Unemployment is expected to rise slightly in November, reflecting the uncertainty felt about the world economy by Australian employers.
The Australian Bureau of Statistics (ABS) labour force data, due on Thursday, is expected to show an unemployment rate of 5.25 per cent, according to an AAP survey of 16 economists.
Half of those surveyed believed the rate would remain steady at 5.2 percent, while the other half expected a rise to 5.3 per cent.
NAB chief economist Robert Henderson said employers appeared reluctant to employ staff, as indicated by the figures that showed little growth.
"The labor market hasn't fallen off a cliff but it has definitely softened," he said.
"We're getting close to the point where the job growth is not enough to stop unemployment rising a bit."
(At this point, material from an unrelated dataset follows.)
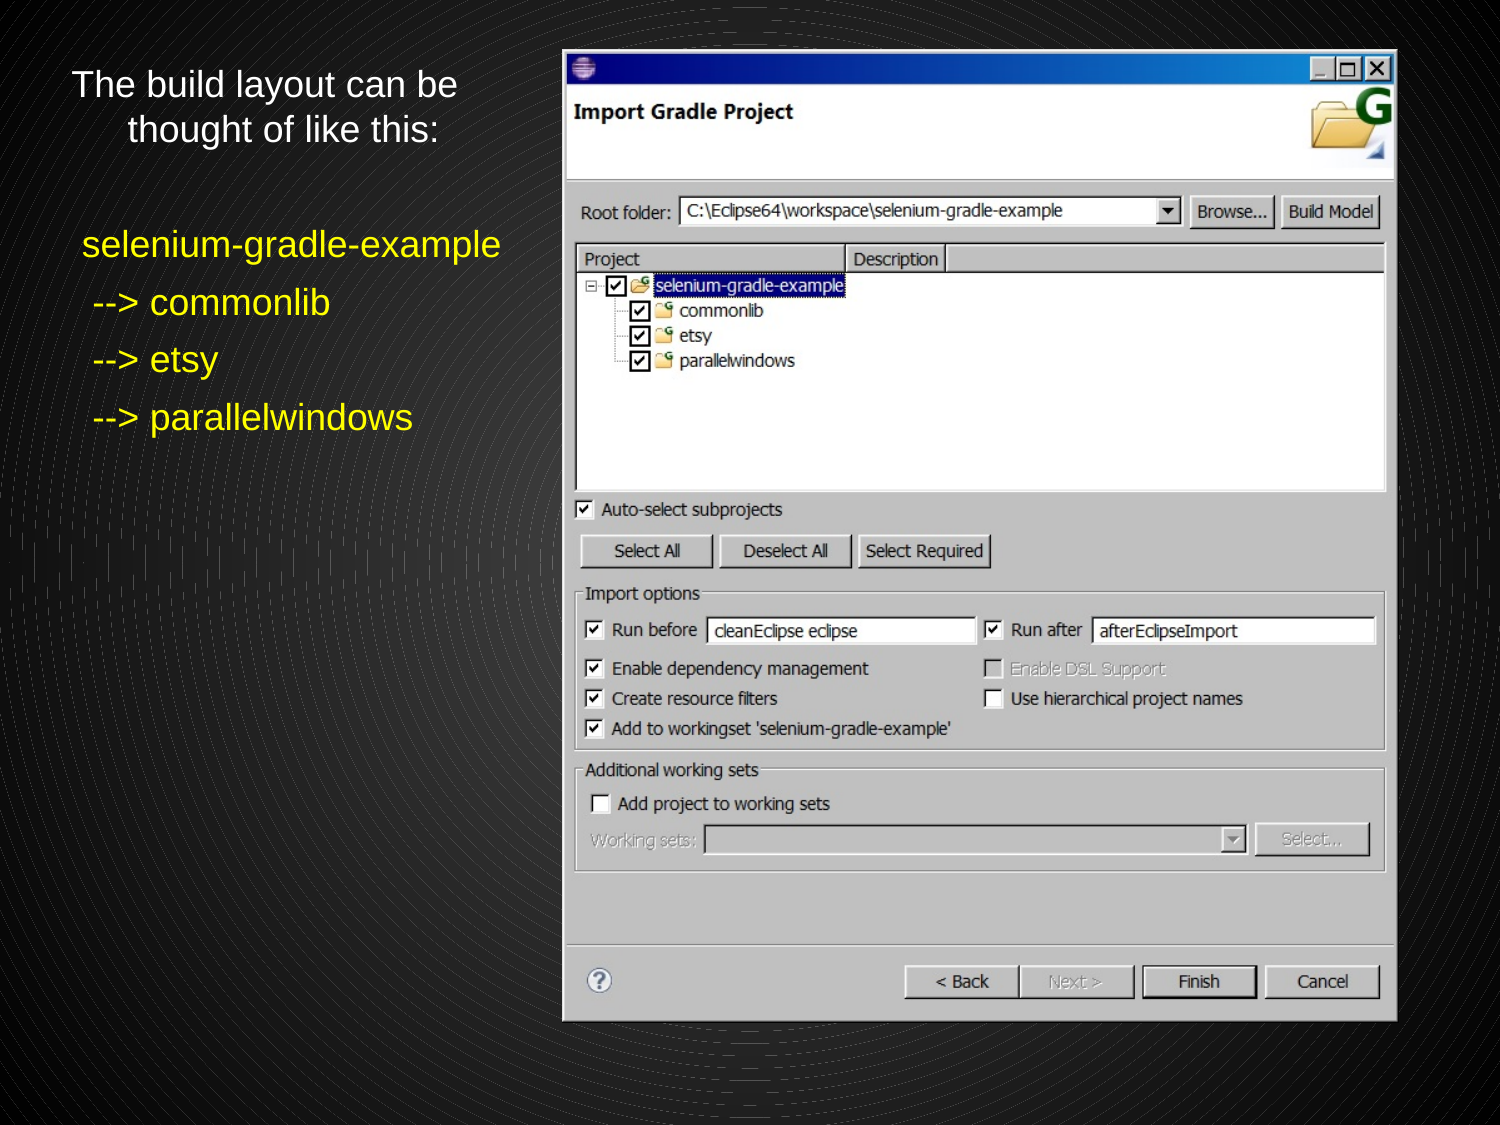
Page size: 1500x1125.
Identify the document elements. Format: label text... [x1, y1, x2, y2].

list The build layout can be thought of like this: selenium-gradle-example --> commonlib --> etsy --> parallelwindows [56, 45, 573, 1078]
picture [562, 49, 1399, 1023]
The median market forecast is for total employment to rise by 10,000 in the month - the same figure as October.
The participation rate is also expected to remain unchanged, with a median figure of 65.6 per cent.
"It's not that there is widespread job shedding it's just that I think employers have been more careful about their hiring and maybe delaying some hiring," Mr Jolly said.
The mining industry is expected to be a continuing source of job growth, while the manufacturing and construction sectors remain weak.
Macquarie senior economist Brian Redican said he expected a fall in employment numbers.
"In the last few months, we have seen more and more firms announce staff reductions and that seems to be intensifying," he said.
"There are obvious areas such as manufacturing and tourism which are seeing a lot of job loss stresses at the moment, but increasingly it's spreading into other areas including finance, professional services, even to government employment as well."
Job shedding could spread to the retail sector, following sales declines at department stores, he said.
Mr Redican said that if the trend continued to move downwards, it could influence the Reserve Bank of Australia's thinking on possible fate cuts.
"I think the RBA is prepared to see the unemployment rate rise 5.5 per cent over the next six months," he said.
If unemployment rose to 5.5 per cent in three months, then the RBA might consider rate cuts, Mr Redican said.
Westpac senior economist Justin Smirk said he would be watching for falls in male full time employment, which would indicate that the mining sector was employing less workers than expected.
"Male full time employment has been weak all this year, and this coincides with a weakness in construction and manufacturing," he said.
"It suggests that the benefits of the mining boom are perhaps not spreading as widely as people think they are."